When there is limited scope the only way to create your product identity is to create a product with completely new features and capabilities but still addressing old problem. This is what I call "Change the game".


For example in India mobile services were available with tough competition in various service providers fighting over price and various add-on service offerings. When Reliance entered this market they did a complete disruption not once but twice. The first time they provided free incoming calls which was unheard of at that time and recently they adopted an approach to charge only for data usage and make all calls free which was widely used in many countries but was not available in India. Even the launch of the iPhone is not a "First in Market" product. There were a lot of phones and models that existed with a giant like Nokia. But Apple provided a disruptive technology and ecosystem like "App Store" which changed the whole game.

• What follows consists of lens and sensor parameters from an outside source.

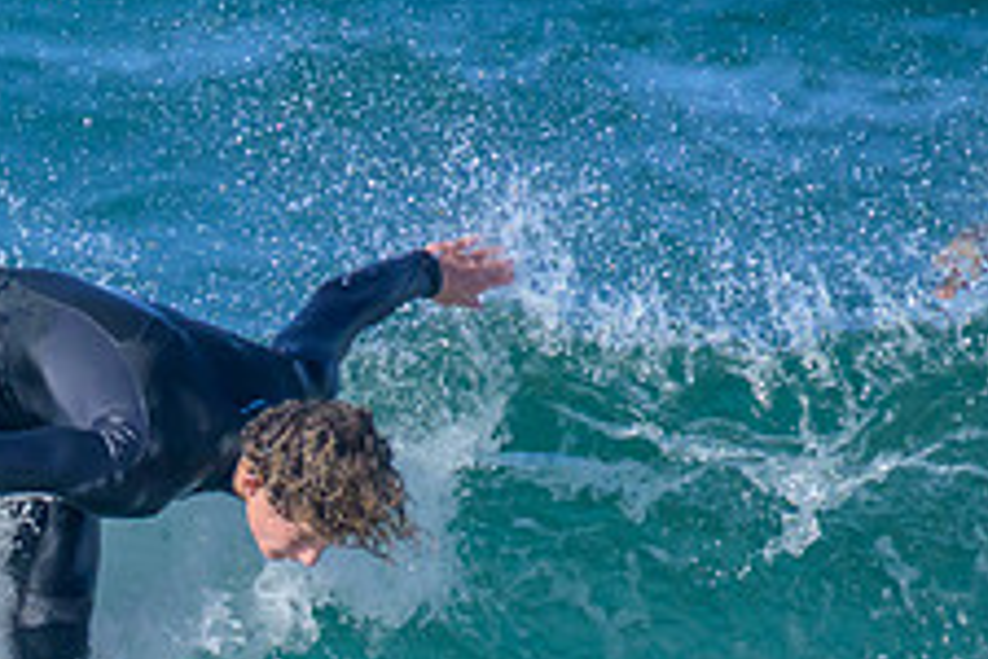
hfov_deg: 0.7
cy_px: 525
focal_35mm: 2832
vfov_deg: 0.5
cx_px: -331
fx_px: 77717
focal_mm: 800
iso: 1600
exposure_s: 1/2000
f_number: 11
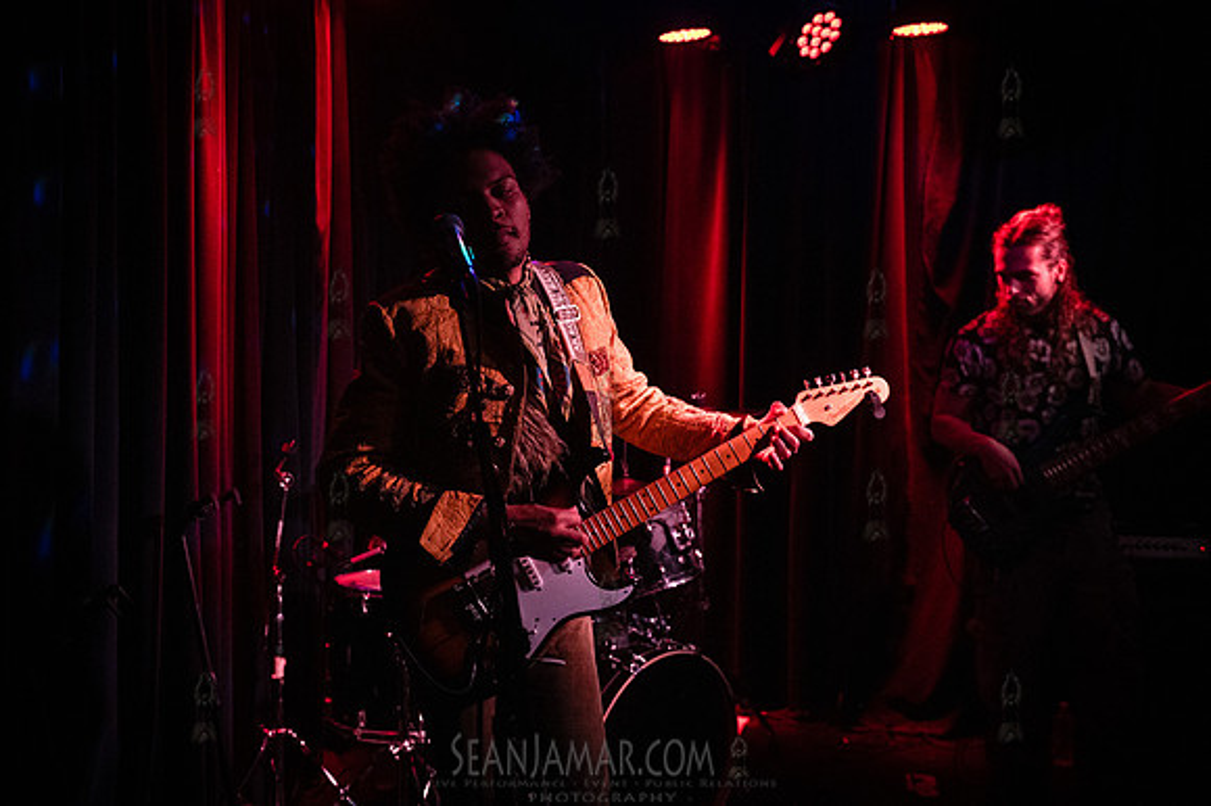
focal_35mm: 32
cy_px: 403
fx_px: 1076
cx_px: 606
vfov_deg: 41.1
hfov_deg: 58.7
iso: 12800
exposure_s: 1/320
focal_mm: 32
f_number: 3.5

In case of Apple if you split the iPhone into two products i.e. phone device and App Store, then phone device is like "Change the game" but App Store is what "First in Market"


ChatGPT is very similar example. Who would have thought that anyone will ever question Google as the best search engine, but with ChatGPT people have started questioning everything.

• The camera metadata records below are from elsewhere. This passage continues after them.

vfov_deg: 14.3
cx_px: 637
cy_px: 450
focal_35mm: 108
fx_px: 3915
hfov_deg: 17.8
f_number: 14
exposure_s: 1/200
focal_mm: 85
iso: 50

So if you can not be first in the market you can always change the game. This allows completely a different way to be kind of first in the market but through the existing product. Nowadays this is mostly achieved through Technology and the latest trend is integration of AI. Even that is becoming a normal now, so they have to change the game again.




Join the race

This might be the easiest of all three. Don't get me wrong here, it is still hard but comparatively easier to do.

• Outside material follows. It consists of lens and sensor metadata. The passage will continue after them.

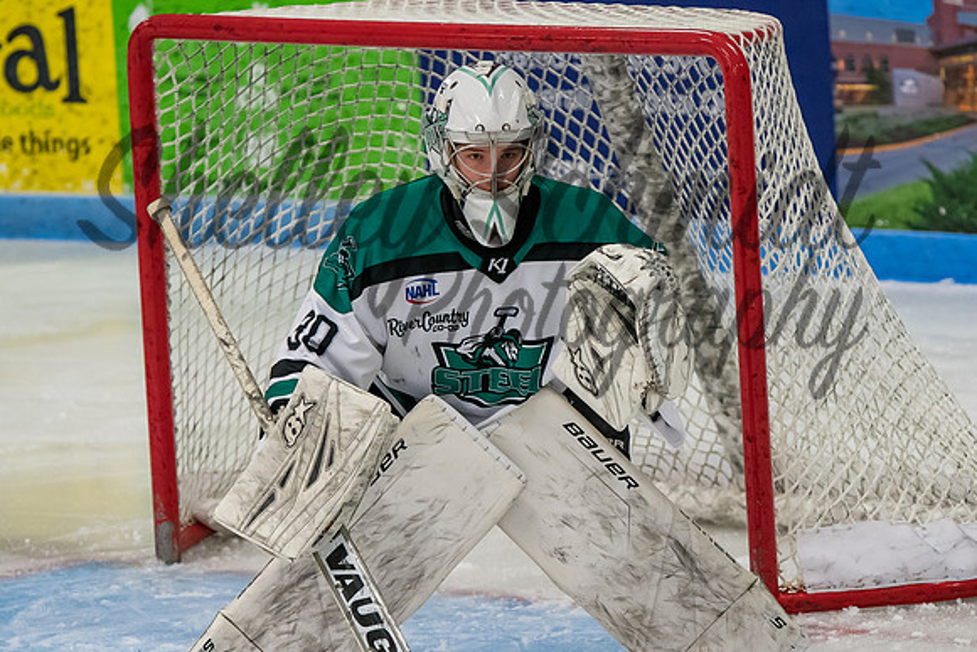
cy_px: 329
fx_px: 8574
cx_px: 517
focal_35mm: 316
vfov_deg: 4.4
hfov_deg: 6.5
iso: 2500
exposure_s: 1/800
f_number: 3.5
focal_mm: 180
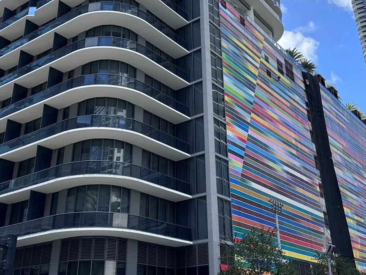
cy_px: 80
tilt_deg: +28.9
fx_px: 455
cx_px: 197
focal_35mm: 43
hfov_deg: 43.8
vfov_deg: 33.2
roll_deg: +1.4
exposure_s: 1/2203
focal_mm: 6.86
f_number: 1.78
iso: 80
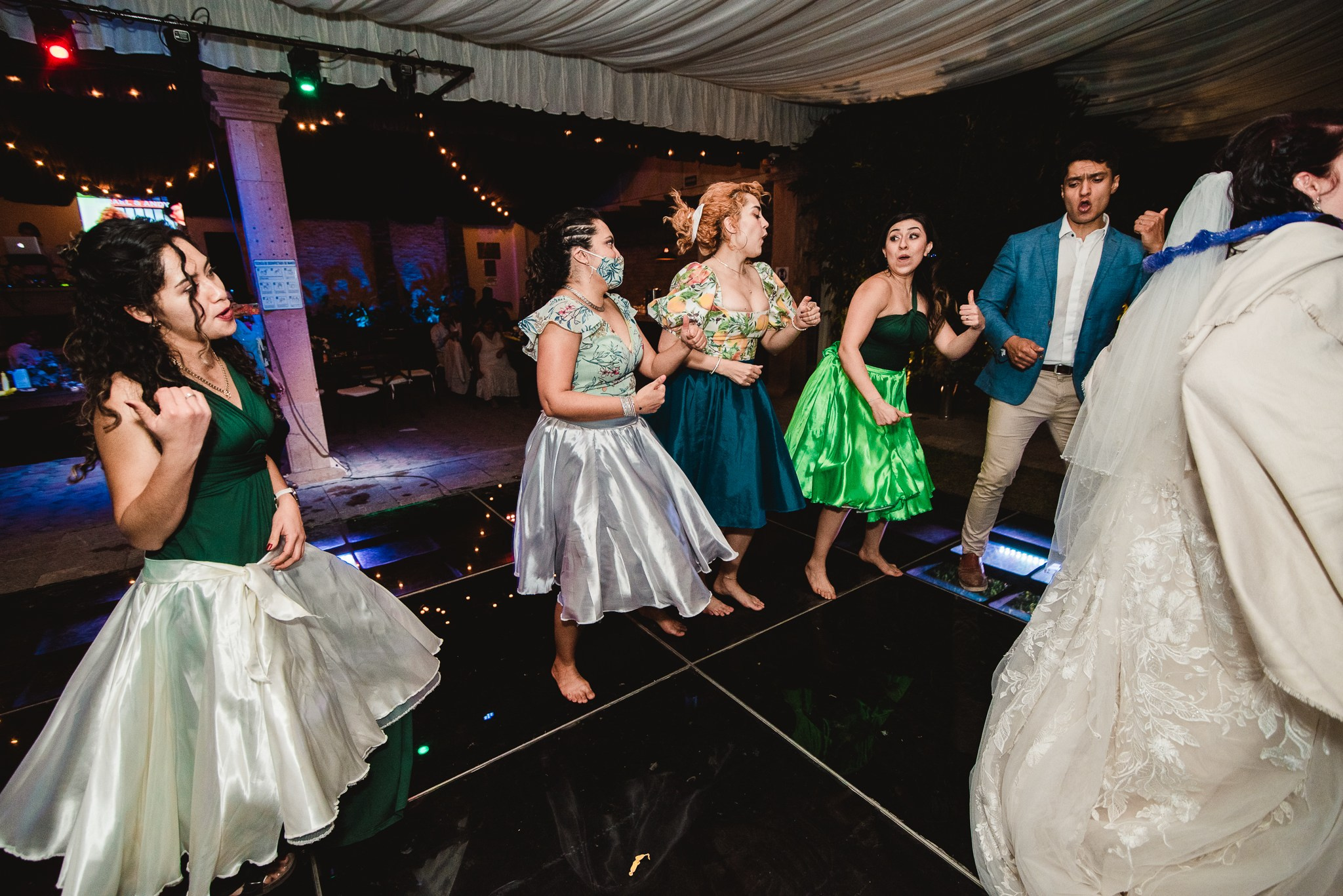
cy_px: 448
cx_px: 672
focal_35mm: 16
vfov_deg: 73.8
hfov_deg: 96.7
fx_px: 597
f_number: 3.2
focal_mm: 16
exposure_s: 1/125
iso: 1250
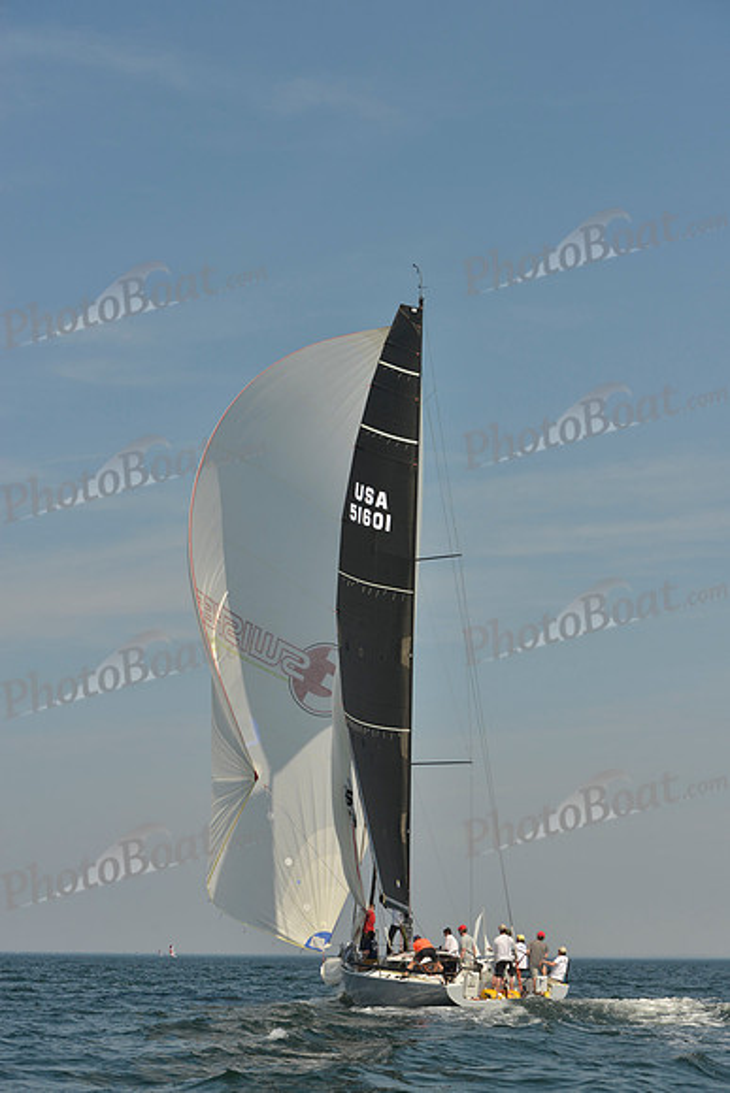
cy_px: 546
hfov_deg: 19.5
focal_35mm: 70
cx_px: 365
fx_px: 2128
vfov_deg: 28.8
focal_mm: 70
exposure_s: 1/1250
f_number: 8
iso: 200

All around us, we have an existing tested market with well-known problems answered by standard solutions provided by various institutes. Any company with sufficient resources can create a product or service imitating existing products and be part of the community. This is what I call In "Join the race".


This can only be achieved in a large market where every competitor has some kind of market share. Many institutes over the period expand their product portfolio with similar strategies and introduce their services in line with what already exists in the market. There might be some nuances to differentiate each product offering but overall provide the same services.


 

If we look at these strategies from risk and reward point of view we can see that each one has its own place in the market .



"First to Market" is always a high-risk high reward strategy as you are the only one testing the market. So if you have analyzed all aspects perfectly then the winner takes all, or else the product can fail dramatically.

"Change the game" is very similar to "First to market" in terms of risk but at the lower end as your base product is always what the market is currently utilizing. The disruptive part is what makes or breaks your uniqueness. It is still a very highly rewarding strategy as you have the biggest advantage to capture the bigger share of market using the a unique service and product.

"Join the race" is a low risk and marginal reward strategy. As I said before the market has to be significantly big to make sure you also get some kind of share to justify the existence of the product.

 

This is the very basic level of introduction into the Product domain, but the field goes way deep and highly technical. Most start-ups fall normally take the first two strategies whereas well-settled institutions normally start with the "Join the race" approach.


Especially in the finance domain it needs a fintech to come and disrupt the market first. most of the banks do not cross the traditional boundaries until someone tastes the waters and publishes the results.